Extrait du document:
Well, it is a question, rhetorical or not I don't know, but it's just a normal inversion from what I see ^^ ... just more "correct"


----------



## jolieaimee

Thank you!
But can I inverse it and change it to : ou peut-être je ai mal compris le lieu de rendez-vous ?


----------



## Kekepop

In normal speech yeah...it's not as correct though. It's only my personal opinion but I think people should do things "correctly" until they speak a really good portion of the language ^^'


----------



## itka

Après une phrase commençant par "peut-être" l'inversion sujet-verbe est quasi obligatoire :
J'ai ---> ai-je
Plus d'exemples, ici.


> Lorsqu’il est placé en tête de phrase, l’adverbe _peut-être_ entraîne l’inversion du verbe et du sujet pronominal. Si le sujet est un nom, l’inversion se manifeste par l’ajout d’un pronom sujet placé après le verbe. Cette inversion, habituelle à l’écrit, n’est pas toujours présente à l’oral.
> 
> Exemples :
> - *Peut-être pourras-tu* un jour lui pardonner.
> - *Peut-être est-ce* mieux de ne pas en dire trop pour l’instant.
> - *Peut-être* Martin *est-il* d’abord allé voir sa cousine.


----------



## neosoum

You can say:

"Peut-être que j'ai mal compris." or
"Peut-être ai-je mal compris".

Both are correct. The second is almost never used orally (it sounds really distinguished) but currently written.

"Peut-être j'ai mal compris" sounds false to me, it may be OK in oral familiar language but not in written language.


----------



## Rosarum

Bonjour. J'ai une question, peut être assez sot, mais j'ai une grande problème avec cette proposition.

"Au moins son travail a-t-il un sens". À quoi est "a-t-il" ici? Je toujours pensait qu'on l'use seulement dans les propositions interrogatives. 

Grand merci.


----------



## Michelvar

Bonjour Rosarum, Bienvenue sur le forum.

On pourrait dire : Au moins, son travail a un sens. La construction permet ici de renforcer l'affirmation, en faisant de nouveau référence au mot "travail" : "Au moins son travail a-t-il un sens." Comme vous l'avez bien compris, cela n'est pas une interrogation.


----------



## Rosarum

Grand merci à vous, Michelvar. Maintennant, j'ai compris. Et je pense que cette construction s'uitise seulement en littérature, est-ce que j'ai compris vrai?


----------



## Michelvar

Il s'agit d'un niveau de langue assez élevé, qui s'utilise en littérature, mais aussi lorsqu'on fait un discours oral.

Consigne: Reprenez la discussion de forum sur l'inversion sujet-verbe en français à la suite de sa dernière phrase.

Données extraites:
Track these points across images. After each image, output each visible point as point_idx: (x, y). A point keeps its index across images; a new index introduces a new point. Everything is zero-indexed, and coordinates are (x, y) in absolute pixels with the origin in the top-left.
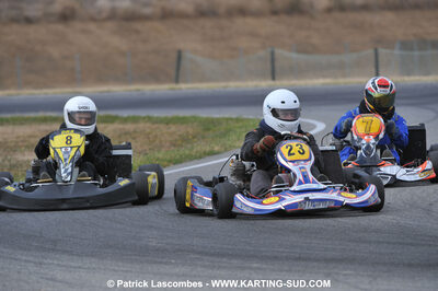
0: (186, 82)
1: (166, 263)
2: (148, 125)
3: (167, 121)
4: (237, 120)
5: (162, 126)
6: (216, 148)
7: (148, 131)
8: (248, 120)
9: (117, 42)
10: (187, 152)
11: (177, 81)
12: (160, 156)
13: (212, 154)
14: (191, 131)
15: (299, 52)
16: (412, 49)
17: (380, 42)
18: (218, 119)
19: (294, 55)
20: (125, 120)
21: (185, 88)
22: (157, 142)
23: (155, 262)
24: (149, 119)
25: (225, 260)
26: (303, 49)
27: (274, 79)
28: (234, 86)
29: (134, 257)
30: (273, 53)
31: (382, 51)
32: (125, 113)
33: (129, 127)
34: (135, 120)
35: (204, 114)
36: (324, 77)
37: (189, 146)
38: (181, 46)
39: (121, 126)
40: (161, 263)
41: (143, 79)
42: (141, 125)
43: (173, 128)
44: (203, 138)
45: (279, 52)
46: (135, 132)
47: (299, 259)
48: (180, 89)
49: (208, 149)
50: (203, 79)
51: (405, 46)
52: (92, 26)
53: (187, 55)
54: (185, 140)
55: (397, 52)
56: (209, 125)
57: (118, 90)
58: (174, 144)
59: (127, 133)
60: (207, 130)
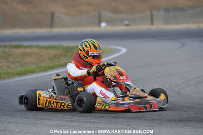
1: (48, 119)
2: (37, 49)
3: (47, 48)
5: (44, 50)
7: (37, 52)
10: (57, 63)
11: (52, 26)
12: (43, 65)
14: (59, 52)
17: (153, 8)
18: (72, 47)
19: (110, 15)
20: (25, 47)
21: (56, 31)
22: (42, 58)
24: (38, 46)
27: (100, 26)
28: (80, 30)
31: (155, 13)
32: (25, 44)
33: (28, 50)
34: (31, 47)
35: (66, 44)
37: (58, 60)
38: (53, 9)
39: (24, 50)
42: (34, 50)
43: (50, 51)
44: (65, 56)
45: (104, 13)
46: (31, 53)
48: (53, 31)
50: (65, 26)
53: (57, 14)
54: (56, 57)
55: (162, 13)
56: (68, 50)
57: (22, 32)
58: (50, 59)
59: (26, 54)
60: (67, 52)
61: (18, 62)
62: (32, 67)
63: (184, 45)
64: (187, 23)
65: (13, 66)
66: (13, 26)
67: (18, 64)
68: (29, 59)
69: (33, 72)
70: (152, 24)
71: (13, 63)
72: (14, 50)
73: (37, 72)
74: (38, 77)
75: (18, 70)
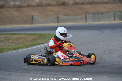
0: (35, 24)
2: (24, 36)
3: (29, 35)
4: (48, 34)
5: (28, 36)
6: (43, 42)
7: (24, 37)
8: (51, 34)
9: (16, 13)
10: (35, 43)
11: (32, 24)
12: (28, 44)
13: (42, 43)
14: (36, 37)
15: (65, 16)
16: (95, 15)
17: (87, 13)
18: (43, 34)
19: (64, 17)
20: (18, 34)
21: (34, 25)
22: (27, 40)
23: (27, 73)
24: (25, 34)
25: (45, 72)
26: (66, 15)
27: (58, 23)
28: (47, 25)
29: (21, 71)
30: (58, 16)
31: (87, 15)
32: (18, 33)
33: (19, 36)
34: (21, 34)
35: (40, 33)
36: (72, 22)
37: (35, 41)
38: (33, 14)
39: (17, 36)
40: (28, 73)
41: (23, 23)
42: (22, 36)
43: (31, 36)
44: (39, 39)
45: (60, 16)
46: (21, 38)
47: (66, 71)
48: (33, 26)
49: (41, 42)
50: (39, 23)
51: (94, 14)
52: (9, 9)
53: (35, 17)
54: (34, 40)
55: (91, 15)
56: (41, 36)
57: (16, 26)
58: (31, 41)
59: (19, 38)
60: (40, 37)
61: (14, 42)
62: (22, 45)
63: (103, 32)
64: (105, 21)
65: (12, 44)
66: (11, 23)
67: (14, 44)
68: (20, 41)
69: (22, 48)
70: (86, 22)
71: (11, 43)
72: (12, 36)
73: (24, 48)
74: (25, 50)
75: (14, 47)
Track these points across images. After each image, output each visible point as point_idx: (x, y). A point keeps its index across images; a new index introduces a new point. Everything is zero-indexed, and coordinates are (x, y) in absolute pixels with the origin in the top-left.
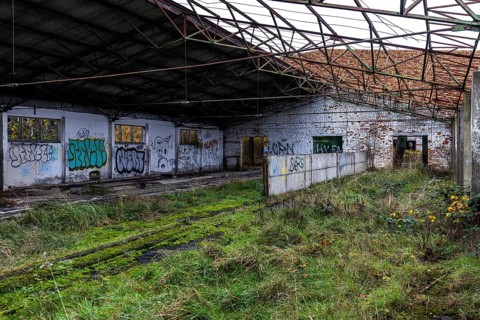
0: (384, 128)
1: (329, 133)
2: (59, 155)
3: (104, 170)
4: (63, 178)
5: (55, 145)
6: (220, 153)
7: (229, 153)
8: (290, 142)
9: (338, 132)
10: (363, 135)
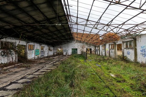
0: (84, 47)
1: (75, 48)
2: (34, 53)
3: (39, 56)
4: (35, 58)
5: (33, 51)
6: (53, 52)
7: (55, 52)
8: (67, 50)
9: (76, 48)
10: (81, 48)
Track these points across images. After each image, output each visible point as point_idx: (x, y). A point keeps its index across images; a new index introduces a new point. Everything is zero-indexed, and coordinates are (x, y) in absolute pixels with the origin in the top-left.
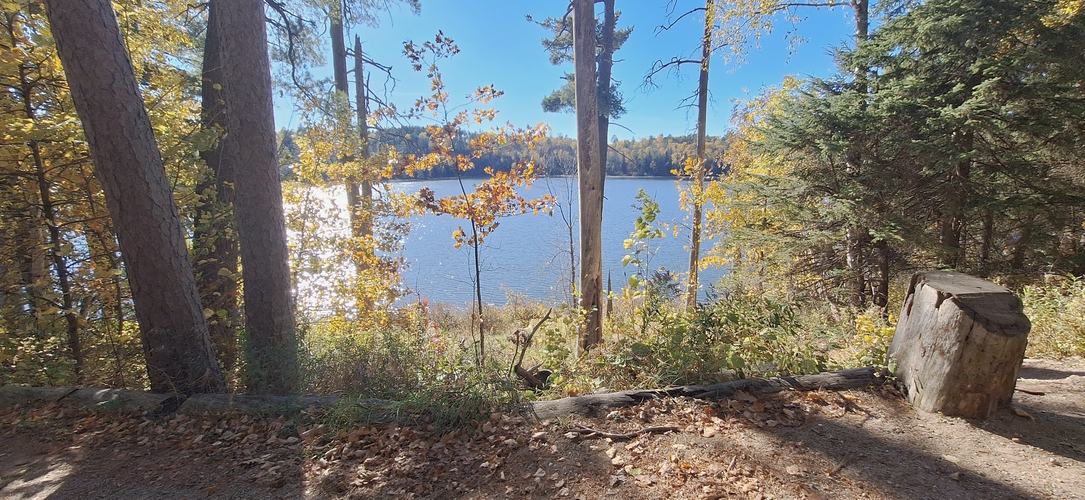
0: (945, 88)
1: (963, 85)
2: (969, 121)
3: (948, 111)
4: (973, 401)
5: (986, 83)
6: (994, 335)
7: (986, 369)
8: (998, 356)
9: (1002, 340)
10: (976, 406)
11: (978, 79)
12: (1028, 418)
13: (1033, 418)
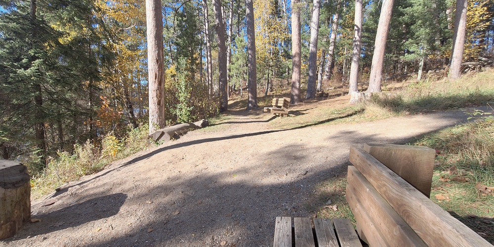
0: (19, 60)
1: (27, 60)
2: (33, 78)
3: (21, 71)
4: (6, 228)
5: (37, 61)
6: (9, 190)
7: (9, 209)
8: (14, 200)
9: (14, 191)
10: (8, 230)
11: (34, 58)
12: (38, 221)
13: (40, 220)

Réponse attendue:
Dans le rythme de la phrase, dans un discours où on prononce bien les syllabes et où on fait les liaisons, il est difficile de prononcer "Au moins son travail a un sens". La phrase a un meilleur rythme et une meilleure sonorité lorsqu'on dit : "Au moins son travail a-t-il un sens".


----------



## jemqiu

Salut tout le monde.

My question is:
Les rapports *se sont-ils *tendus entre père et fils.
Why does it use "*se sont-ils*" here? I think it could use *sont *for short.

Merci bcp.
^_^


----------



## Maître Capello

There is indeed a missing question mark at the end of the sentence!

_Les rapports *se sont-ils* tendus entre père et fils *?*_ = *Has* the relationship between father and son *become* tense?
_Les rapports *se sont* tendus entre père et fils*.*_ = The relationship between father and son *has become* tense?
_Les rapports *sont* tendus entre père et fils*.*_ = The relationship between father and son *is* tense?


----------



## jemqiu

Hi , Maître Capello , thanks very much.

I read the sentence in my textbook, and the whole paragraph as below:

Soulié s’est rendu bientôt compte qu’il avait abandonné non seulement sa charrue mais aussi son rôle de chef incontesté de la famille, qui dirige les travaux et prend les grandes décisions au nom des trois génération qui habitent sous le même toit. Aussi les rapports se sont-ils tendus entre père et fils. Le monde de Soulié avait brusquement changé.

So seems it is a complete sentence?  I’m so cofused.


----------



## Maître Capello

Aha! You had forgotten to mention _aussi_, which changes everything.  That adverb indeed triggers subject-verb inversion but the meaning is exactly the same as the positive sentence.

_*Aussi* les rapports *se sont-ils* tendus entre père et fils_. = *Pour cette raison* les rapports *se sont* tendus entre père et fils.

See also the following discussion:
FR: aussi personne ne croyait plus ce qu'il disait - inversion sujet-verbe ?


----------



## Blissinparis

In fact " aussi les rapports se sont-ils tendus" shows a development in the relationship, a slow evolution whereas " sont tendus" simply states a present fact.


----------



## sweadle

Hi there, 

In the following sentence is it obligatory to invert the verb after sans doute, i.e.:
"Sans doute Napoléon *voulait-il* que le système change trop vite" ?

Many thanks!


----------



## Jeanne75

Hi,

You could say either:

Sans doute Napoléon *voulait-il* que le système change trop vite.
Napoléon *voulait sans doute *que le système change trop vite.
Sans doute, (comma or pause) Napoléon *voulait* que le système change trop vite.

Cheers


----------



## Ala888

Au moins son travail a-t-il un sens
Im trying to translate this sentence into english.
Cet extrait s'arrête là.